La noticia, tal como la dan todos los medios, es que los obispos vascos y navarros piden perdón por sus “complicidades” con el terrorismo etarra, mientras Gil Tamayo, portavoz de la Conferencia Episcopal Española considera que el comunicado de ETA anunciando su disolución es “una victoria de la democracia”, como contamos aquí.

La combinación es explosiva.

Empecemos por los obispos vasco-navarros, que declaran en su comunicado: «A lo largo de todos estos años, muchos de los hombres y mujeres que conforman la Iglesia han dado lo mejor de sí mismos en esta tarea, algunos de forma heroica. Pero somos conscientes de que también se han dado entre nosotros complicidades, ambigüedades, omisiones… por las que pedimos sinceramente perdón».

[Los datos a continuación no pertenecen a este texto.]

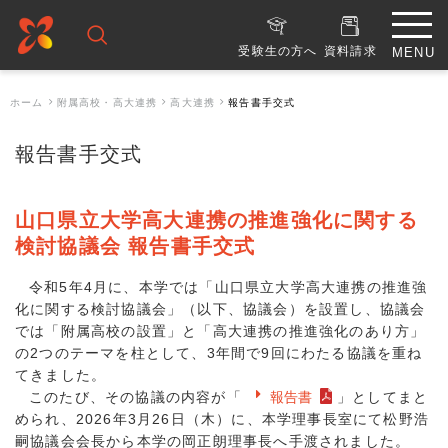
受験生の方へ
資料請求
ホーム
附属高校・高大連携
高大連携
報告書手交式
報告書手交式
山口県立大学高大連携の推進強化に関する
検討協議会 報告書手交式
令和5年4月に、本学では「山口県立大学高大連携の推進強
化に関する検討協議会」（以下、協議会）を設置し、協議会
では「附属高校の設置」と「高大連携の推進強化のあり方」
の2つのテーマを柱として、3年間で9回にわたる協議を重ね
てきました。
このたび、その協議の内容が「
報告書
」としてまと
められ、2026年3月26日（木）に、本学理事長室にて松野浩
嗣協議会会長から本学の岡正朗理事長へ手渡されました。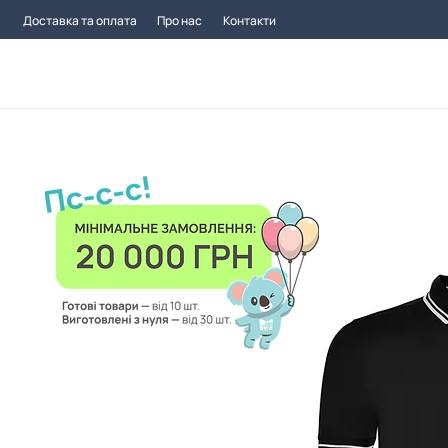
Доставка та оплата
Про нас
Контакти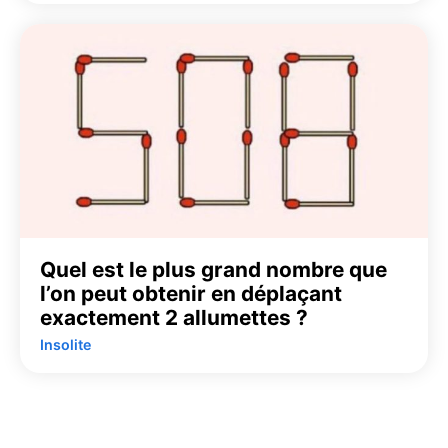
Quel est le plus grand nombre que
l’on peut obtenir en déplaçant
exactement 2 allumettes ?
Insolite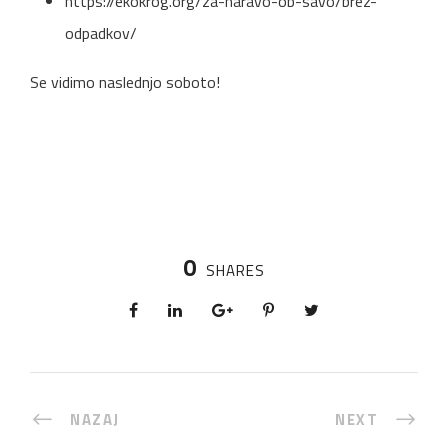
https://ekokrog.org/za-naravo-ob-savo/brez-
odpadkov/
Se vidimo naslednjo soboto!
0
SHARES
NAZAJ
NEXT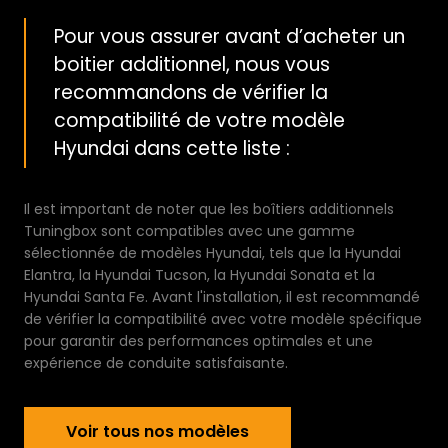
Pour vous assurer avant d’acheter un
boitier additionnel, nous vous
recommandons de vérifier la
compatibilité de votre modèle
Hyundai dans cette liste :
Il est important de noter que les boîtiers additionnels
Tuningbox sont compatibles avec une gamme
sélectionnée de modèles Hyundai, tels que la Hyundai
Elantra, la Hyundai Tucson, la Hyundai Sonata et la
Hyundai Santa Fe. Avant l'installation, il est recommandé
de vérifier la compatibilité avec votre modèle spécifique
pour garantir des performances optimales et une
expérience de conduite satisfaisante.
Voir tous nos modèles
Voir tous nos modèles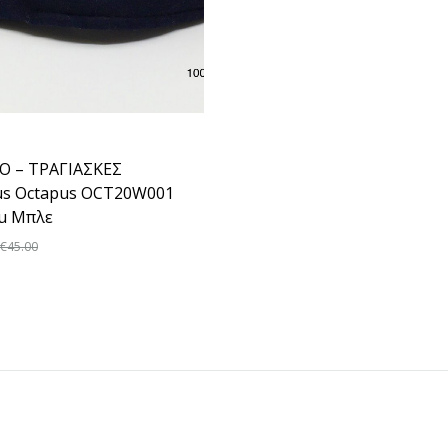
Ο – ΤΡΑΓΙΑΣΚΕΣ
us Octapus OCT20W001
lu Μπλε
€
45.00
ADD
TO
WISHLIST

En principio, pocas cosas hay más cristianas que pedir perdón, al nivel mismo de la actividad recíproca de perdonar. ¿Cómo podría, pues, una confesión de arrepentimiento y contrición de sus obispos despertar la indignación de los fieles?

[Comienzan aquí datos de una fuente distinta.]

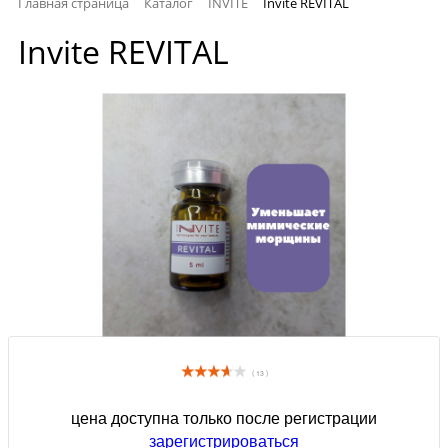
Главная страница
Каталог
INVITE
Invite REVITAL
Invite REVITAL
( 13 )
цена доступна только после регистрации
зарегистрироваться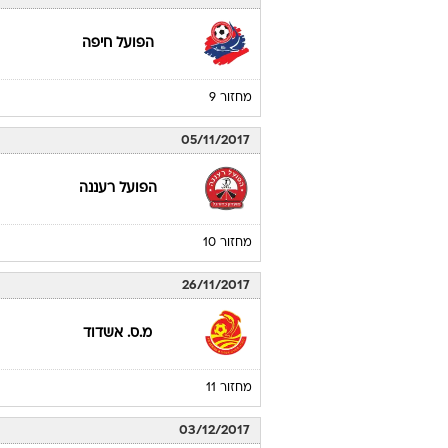
הפועל חיפה
מחזור 9
05/11/2017
הפועל רעננה
מחזור 10
26/11/2017
מ.ס. אשדוד
מחזור 11
03/12/2017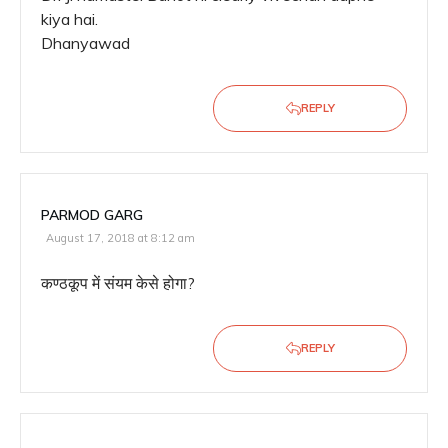
kiya hai.
Dhanyawad
REPLY
PARMOD GARG
August 17, 2018 at 8:12 am
कण्ठकूप में संयम केसे होगा?
REPLY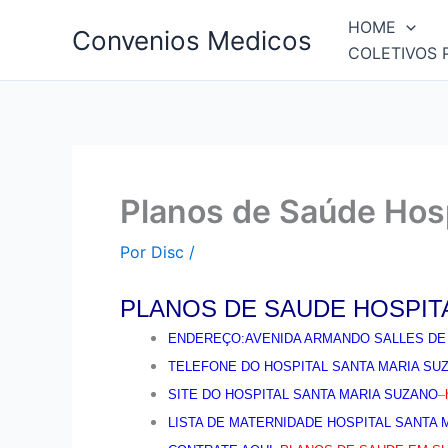
Ir
HOME
Convenios Medicos
para
COLETIVOS 
o
conteúdo
Planos de Saúde Hosp
Por
Disc
/
PLANOS DE SAUDE HOSPIT
ENDEREÇO:AVENIDA ARMANDO SALLES DE 
TELEFONE DO HOSPITAL SANTA MARIA SUZA
SITE DO HOSPITAL SANTA MARIA SUZANO
–
LISTA DE MATERNIDADE HOSPITAL SANTA 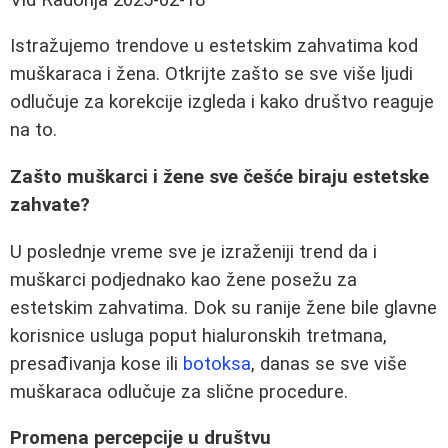
Istražujemo trendove u estetskim zahvatima kod
muškaraca i žena. Otkrijte zašto se sve više ljudi
odlučuje za korekcije izgleda i kako društvo reaguje
na to.
Zašto muškarci i žene sve češće biraju estetske
zahvate?
U poslednje vreme sve je izraženiji trend da i
muškarci podjednako kao žene posežu za
estetskim zahvatima. Dok su ranije žene bile glavne
korisnice usluga poput hialuronskih tretmana,
presađivanja kose ili
botoksa
, danas se sve više
muškaraca odlučuje za slične procedure.
Promena percepcije u društvu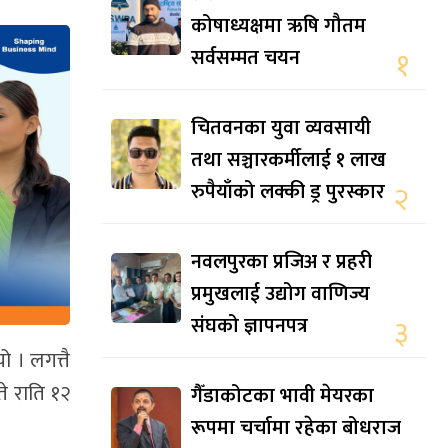
कोषाध्यक्षमा ऋषि गौतम
सर्वसम्मत चयन
१
चितवनका युवा व्यवसायी
तथा सञ्चारकर्मीलाई १ लाख
रुपैयाँको लक्की ड्र पुरस्कार
२
नवलपुरका प्रजिअ र प्रहरी
प्रमुखलाई उद्योग वाणिज्य
संघको ज्ञापनपत्र
३
ो । लगत्तै
ते राति १२
गैँडाकोटका भावी मेयरका
रूपमा चर्चामा रहेका बोधराज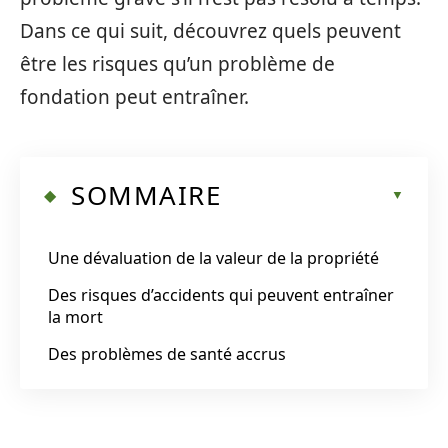
Dans ce qui suit, découvrez quels peuvent
être les risques qu’un problème de
fondation peut entraîner.
SOMMAIRE
Une dévaluation de la valeur de la propriété
Des risques d’accidents qui peuvent entraîner
la mort
Des problèmes de santé accrus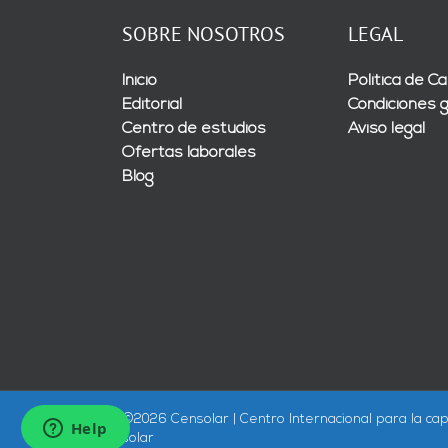
SOBRE NOSOTROS
LEGAL
Inicio
Política de Ca
Editorial
Condiciones 
Centro de estudios
Aviso legal
Ofertas laborales
Blog
©
2026 Censolar | Centro Internacional para la cap
solar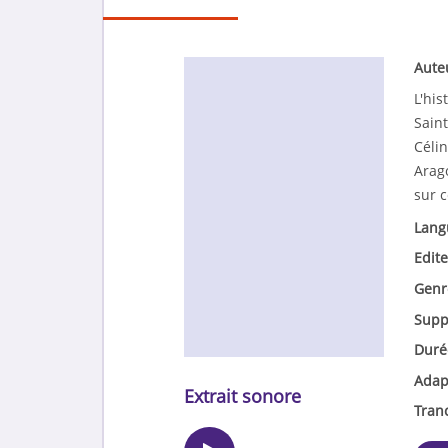
Aute
L'his
Saint
Céli
Arago
sur c
Lang
Edite
Genr
Supp
Duré
Adap
Extrait sonore
Tran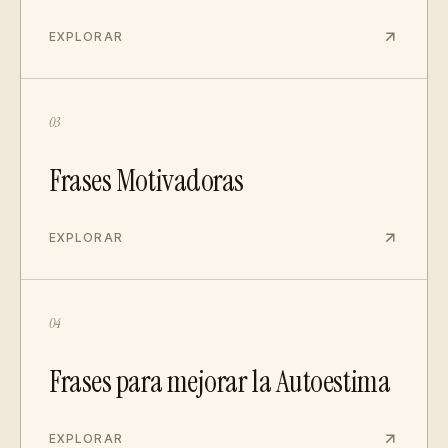
EXPLORAR
03
Frases Motivadoras
EXPLORAR
04
Frases para mejorar la Autoestima
EXPLORAR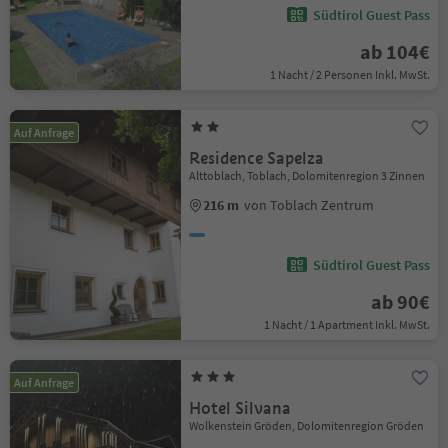
Südtirol Guest Pass
ab 104€
1 Nacht / 2 Personen Inkl. MwSt.
Auf Anfrage
Residence Sapelza
Alttoblach, Toblach, Dolomitenregion 3 Zinnen
216 m
von Toblach Zentrum
Südtirol Guest Pass
ab 90€
1 Nacht / 1 Apartment Inkl. MwSt.
Auf Anfrage
Hotel Silvana
Wolkenstein Gröden, Dolomitenregion Gröden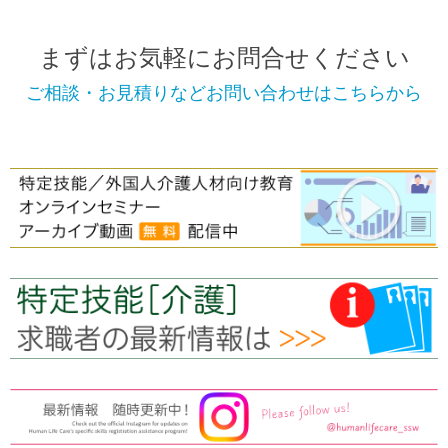
まずはお気軽にお問合せください
ご相談・お見積りなどお問い合わせはこちらから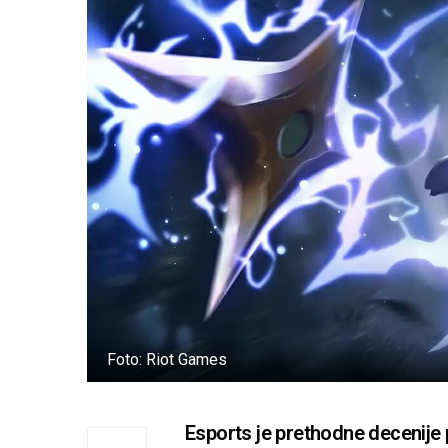
Foto: Riot Games
Esports je prethodne decenije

Porque el perdón, ese tipo de perdón, se ha devaluado con su abuso hasta resultar muy poco creíble. En política, sobre todo, se ha usado hasta el hartazgo, desde Bill Clinton pidiendo perdón a los africanos por la esclavitud hasta Justin Trudeau pidiendo constantemente disculpas lacrimógenas a cualquier colectivo de víctimas autodesignadas por lo mala que ha sido con ellos la civilización occidental en su conjunto.

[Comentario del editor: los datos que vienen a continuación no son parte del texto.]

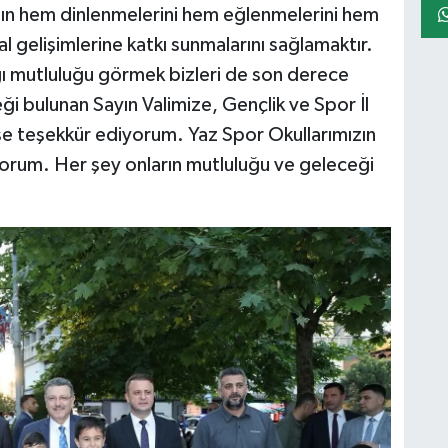
ın hem dinlenmelerini hem eğlenmelerini hem
sal gelişimlerine katkı sunmalarını sağlamaktır.
ı mutluluğu görmek bizleri de son derece
 bulunan Sayın Valimize, Gençlik ve Spor İl
e teşekkür ediyorum. Yaz Spor Okullarımızın
iyorum. Her şey onların mutluluğu ve geleceği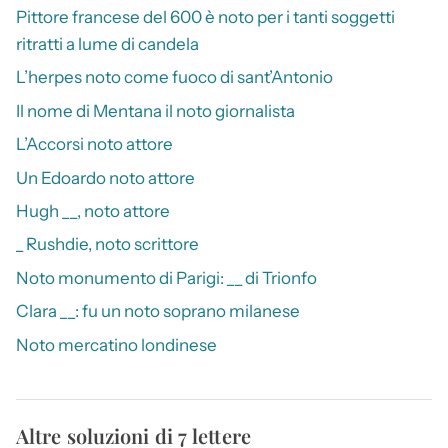
Pittore francese del 600 è noto per i tanti soggetti
ritratti a lume di candela
L’herpes noto come fuoco di sant’Antonio
Il nome di Mentana il noto giornalista
L’Accorsi noto attore
Un Edoardo noto attore
Hugh __, noto attore
_ Rushdie, noto scrittore
Noto monumento di Parigi: __ di Trionfo
Clara __: fu un noto soprano milanese
Noto mercatino londinese
Altre soluzioni di 7 lettere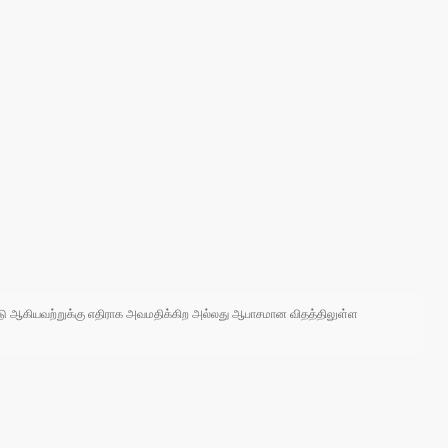
 நாடு ஆகியவற்றுக்கு எதிராக அவமதிக்கிற அல்லது ஆபாசமான விதத்திலுள்ள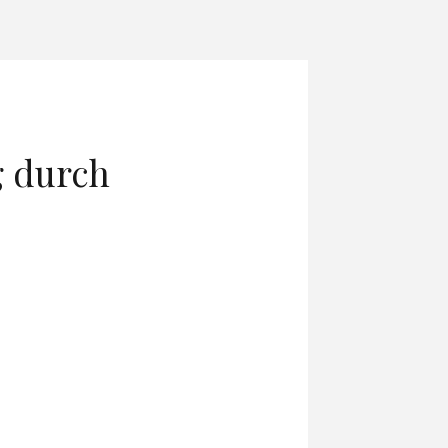
g durch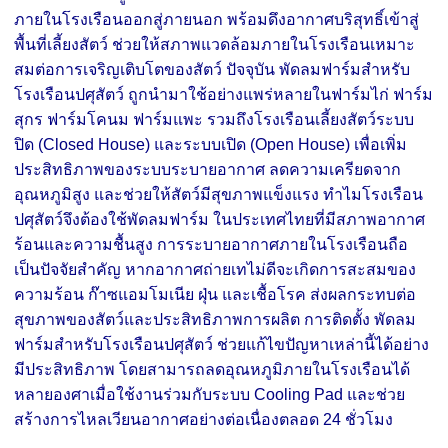
ภายในโรงเรือนออกสู่ภายนอก พร้อมดึงอากาศบริสุทธิ์เข้าสู่
พื้นที่เลี้ยงสัตว์ ช่วยให้สภาพแวดล้อมภายในโรงเรือนเหมาะ
สมต่อการเจริญเติบโตของสัตว์ ปัจจุบัน พัดลมฟาร์มสำหรับ
โรงเรือนปศุสัตว์ ถูกนำมาใช้อย่างแพร่หลายในฟาร์มไก่ ฟาร์ม
สุกร ฟาร์มโคนม ฟาร์มแพะ รวมถึงโรงเรือนเลี้ยงสัตว์ระบบ
ปิด (Closed House) และระบบเปิด (Open House) เพื่อเพิ่ม
ประสิทธิภาพของระบบระบายอากาศ ลดความเครียดจาก
อุณหภูมิสูง และช่วยให้สัตว์มีสุขภาพแข็งแรง ทำไมโรงเรือน
ปศุสัตว์จึงต้องใช้พัดลมฟาร์ม ในประเทศไทยที่มีสภาพอากาศ
ร้อนและความชื้นสูง การระบายอากาศภายในโรงเรือนถือ
เป็นปัจจัยสำคัญ หากอากาศถ่ายเทไม่ดีจะเกิดการสะสมของ
ความร้อน ก๊าซแอมโมเนีย ฝุ่น และเชื้อโรค ส่งผลกระทบต่อ
สุขภาพของสัตว์และประสิทธิภาพการผลิต การติดตั้ง พัดลม
ฟาร์มสำหรับโรงเรือนปศุสัตว์ ช่วยแก้ไขปัญหาเหล่านี้ได้อย่าง
มีประสิทธิภาพ โดยสามารถลดอุณหภูมิภายในโรงเรือนได้
หลายองศาเมื่อใช้งานร่วมกับระบบ Cooling Pad และช่วย
สร้างการไหลเวียนอากาศอย่างต่อเนื่องตลอด 24 ชั่วโมง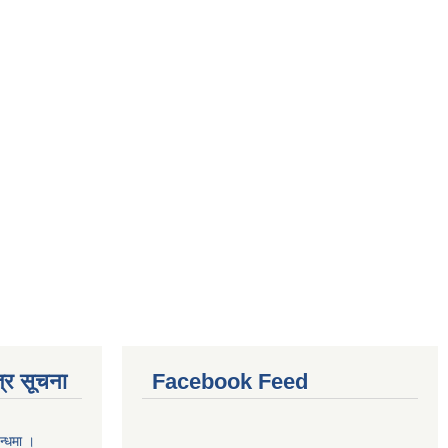
्र सूचना
Facebook Feed
न्धमा ।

Tienen estas peticiones tres marcas que las hacen sospechosas, por decir poco, y un corolario peligroso, en el caso que nos ocupa. En primer lugar, son colectivas, con lo que no hay un sujeto concreto que se haga responsable, que aluda a cosas que él mismo ha hecho injustificablemente mal como persona. Es decir, es una autoacusación que no se aceptaría en el confesionario.

En segundo lugar, no lleva aparejada reparación o penitencia. Uno ve a una figura pública pidiendo perdón al principio de su mensaje y espera que lo acabe con su dimisión o, en todo caso, con medidas concretas que reparen el daño. No las hay.

En tercer lugar, siempre se producen en el momento ‘seguro’, cuando ya no hay incentivo para continuar haciendo lo que se hacía con algún provecho o en la evitación de un riesgo. Cualquiera entiende que no es lo mismo arrepentirse de un adulterio cuando se mantiene la atracción y el consentimiento que cuando el otro o la otra ha roto ya con el adúltero o la adúltera. Es un renunciar a nada.

Todo tiene, en fin, ese tufo insoportable de oportunismo de campaña electoral.

Pero luego está el corolario, a saber: recordar la ofensa, revivirla en la mente y el recuerdo de tantos. Repasar de nuevo esos años de hierro en que tantos católicos se vieron completamente desamparados por su propia Iglesia, por pastores que se negaban a oficiar funerales o hablaban a favor de los asesinos de sus amigos o parientes, se ponían de parte de quienes, pistola en mano, seguían amenazándoles.

Eso estaba olvidado para una mayoría, y este coro de plañideras lo ha revuelto todo.

Y el colofón perfecto son las palabras de nuestros melifluos obispos en boca de su portavoz. Para empezar, señor Gil Tamayo, la disolución de ETA no es un triunfo ‘de la democracia’, sino, en todo caso, del Estado. De sus fuerzas y cuerpos de seguridad, para ser concretos.

El sistema de selección de líderes no ha tenido absolutamente nada que ver, y usted, como cualquiera, lo sabe perfectamente. Pero tenía que colar la ‘democracia’ por alguna parte, en una frase tan efectista que nos recuerda la naturaleza funcionarial y política de la organización de la que es portavoz. De repetirla tanto y con tanta unción, cualquiera imaginaría que ‘Democracia’ es una nueva diosa, central en el panteón postcristiano.